Birdman’s been called a marked departure from the fatiguing pessimism of the rest of Iñárritu’s work, but his latest might actually be the most cynical. It loves cinema, but hates people. The only optimism is that it suggests once we find what we’re looking for—whatever that may be—we get our curtain call, and can leave the stage for good. Its sardonic tone tries to take on the subtlety of a silent assassin, strategically and invisibly knocking down targets—a problematic ambition to begin with— but in reality it’s as muted as a guy dual wielding rocket launchers. There is collateral damage, and no trope is unscathed. In Birdman everything is made into a punch line. There’s the method actor so devoted to his art he’s only real on stage but fake everywhere else, the late-comer rising star, the star crossed lesbian experimentation, the culture of drug abuse in show business, the stupid empty power of viral fame, the washed up star trying to gain meaning, and the sour, power-hungry critic.

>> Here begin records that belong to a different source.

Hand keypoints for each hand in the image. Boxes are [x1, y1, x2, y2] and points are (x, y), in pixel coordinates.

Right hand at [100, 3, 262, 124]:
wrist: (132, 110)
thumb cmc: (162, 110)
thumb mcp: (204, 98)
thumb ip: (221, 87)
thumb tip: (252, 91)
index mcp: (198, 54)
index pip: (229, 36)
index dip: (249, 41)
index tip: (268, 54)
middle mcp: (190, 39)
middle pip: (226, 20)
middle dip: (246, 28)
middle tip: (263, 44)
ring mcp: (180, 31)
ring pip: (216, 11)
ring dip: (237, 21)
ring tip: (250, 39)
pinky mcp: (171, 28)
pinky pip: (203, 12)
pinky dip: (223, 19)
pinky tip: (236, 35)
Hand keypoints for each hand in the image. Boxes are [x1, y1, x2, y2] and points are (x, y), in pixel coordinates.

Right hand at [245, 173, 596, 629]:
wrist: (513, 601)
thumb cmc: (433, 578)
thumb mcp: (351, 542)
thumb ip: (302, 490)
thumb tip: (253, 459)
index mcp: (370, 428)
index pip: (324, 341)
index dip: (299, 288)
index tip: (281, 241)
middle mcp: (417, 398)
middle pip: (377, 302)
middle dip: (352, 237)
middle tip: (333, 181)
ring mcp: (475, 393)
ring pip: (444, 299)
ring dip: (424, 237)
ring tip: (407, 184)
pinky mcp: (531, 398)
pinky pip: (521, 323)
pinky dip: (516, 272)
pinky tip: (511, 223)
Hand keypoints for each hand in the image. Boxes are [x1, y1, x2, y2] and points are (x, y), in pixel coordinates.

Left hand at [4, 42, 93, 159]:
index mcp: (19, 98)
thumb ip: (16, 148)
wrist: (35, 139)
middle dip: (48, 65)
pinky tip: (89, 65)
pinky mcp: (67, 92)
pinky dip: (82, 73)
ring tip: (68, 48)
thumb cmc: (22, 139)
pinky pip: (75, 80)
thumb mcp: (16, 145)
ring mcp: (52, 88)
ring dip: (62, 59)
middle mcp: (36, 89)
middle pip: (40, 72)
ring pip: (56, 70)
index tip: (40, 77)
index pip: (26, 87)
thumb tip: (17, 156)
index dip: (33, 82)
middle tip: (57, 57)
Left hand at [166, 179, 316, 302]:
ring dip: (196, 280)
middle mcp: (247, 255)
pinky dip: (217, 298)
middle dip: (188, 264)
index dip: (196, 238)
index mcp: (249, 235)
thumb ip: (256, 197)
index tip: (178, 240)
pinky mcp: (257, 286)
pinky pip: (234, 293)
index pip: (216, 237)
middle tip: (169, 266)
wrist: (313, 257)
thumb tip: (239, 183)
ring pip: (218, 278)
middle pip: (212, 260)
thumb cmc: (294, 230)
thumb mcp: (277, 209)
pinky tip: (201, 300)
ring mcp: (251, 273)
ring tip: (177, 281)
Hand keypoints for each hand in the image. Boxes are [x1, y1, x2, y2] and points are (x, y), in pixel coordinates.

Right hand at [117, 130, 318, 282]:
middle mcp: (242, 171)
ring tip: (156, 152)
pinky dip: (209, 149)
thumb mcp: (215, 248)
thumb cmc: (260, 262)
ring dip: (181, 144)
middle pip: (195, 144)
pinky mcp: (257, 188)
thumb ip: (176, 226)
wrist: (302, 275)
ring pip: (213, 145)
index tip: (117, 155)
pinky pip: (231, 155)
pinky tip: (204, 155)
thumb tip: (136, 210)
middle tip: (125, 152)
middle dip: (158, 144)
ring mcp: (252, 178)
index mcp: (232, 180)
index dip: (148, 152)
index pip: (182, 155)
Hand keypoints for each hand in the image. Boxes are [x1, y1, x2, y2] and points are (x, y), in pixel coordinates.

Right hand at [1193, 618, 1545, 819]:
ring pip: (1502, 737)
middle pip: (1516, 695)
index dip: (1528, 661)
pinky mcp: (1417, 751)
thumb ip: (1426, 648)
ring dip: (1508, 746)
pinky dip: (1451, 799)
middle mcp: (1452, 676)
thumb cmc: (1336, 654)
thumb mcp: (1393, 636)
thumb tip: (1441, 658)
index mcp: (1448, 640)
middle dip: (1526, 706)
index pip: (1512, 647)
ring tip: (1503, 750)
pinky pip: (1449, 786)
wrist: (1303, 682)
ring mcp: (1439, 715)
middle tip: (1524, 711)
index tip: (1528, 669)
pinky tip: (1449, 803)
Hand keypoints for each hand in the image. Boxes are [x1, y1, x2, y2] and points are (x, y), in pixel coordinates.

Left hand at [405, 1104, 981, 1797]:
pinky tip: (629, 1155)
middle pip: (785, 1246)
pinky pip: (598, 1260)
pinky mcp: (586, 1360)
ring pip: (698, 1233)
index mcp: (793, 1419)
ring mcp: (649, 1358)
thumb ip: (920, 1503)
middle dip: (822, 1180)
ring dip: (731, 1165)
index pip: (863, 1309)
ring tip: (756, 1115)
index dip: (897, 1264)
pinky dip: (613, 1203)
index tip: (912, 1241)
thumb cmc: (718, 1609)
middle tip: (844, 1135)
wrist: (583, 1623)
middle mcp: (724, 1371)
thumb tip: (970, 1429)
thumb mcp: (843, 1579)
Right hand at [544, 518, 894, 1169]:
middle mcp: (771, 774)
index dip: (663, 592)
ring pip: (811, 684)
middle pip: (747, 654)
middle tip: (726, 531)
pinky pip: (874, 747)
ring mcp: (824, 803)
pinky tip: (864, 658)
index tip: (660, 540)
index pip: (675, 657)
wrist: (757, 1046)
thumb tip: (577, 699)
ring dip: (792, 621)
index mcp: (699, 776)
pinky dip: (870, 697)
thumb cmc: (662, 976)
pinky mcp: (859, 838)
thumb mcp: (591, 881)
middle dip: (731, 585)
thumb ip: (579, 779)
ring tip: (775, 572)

There are two scenes in Birdman that lay deep into critics, harshly calling them failed artists so they write reviews to bitterly compensate. Critics have responded in kind, calling those moments overblown, misjudged, or plain offensive. If Iñárritu and the other screenwriters (Nicolás Giacobone, Alexander Dinelaris, Jr., Armando Bo) have a proxy, it starts with the self-doubt of Riggan’s subconscious, but, ironically, it ends with the critic. Birdman is angry at everything, criticizing, satirizing, and insulting anything it can think of, possibly including itself. It’s self-reflexive to a fault, so concerned with its own self-conscious status as a work of art it ends up becoming a victim of its own contemptuous purpose. Underneath the spellbinding aesthetics and can’t-keep-your-eyes-off-them performances, Birdman suffers from creative defeat. Little is said that’s new or particularly interesting (we’re haunted by our past? no!), relying on the actor bandaids and one-take CPR to keep the film alive. It fails to do much more than point and laugh at heartbreak and tragedy, ultimately suggesting the only antidote for reality is escape, not catharsis. That’s not depth, that’s adolescence. Luckily, thanks to its ambition and artistry, Birdman still soars, even if it dips and drops like a weaker bird.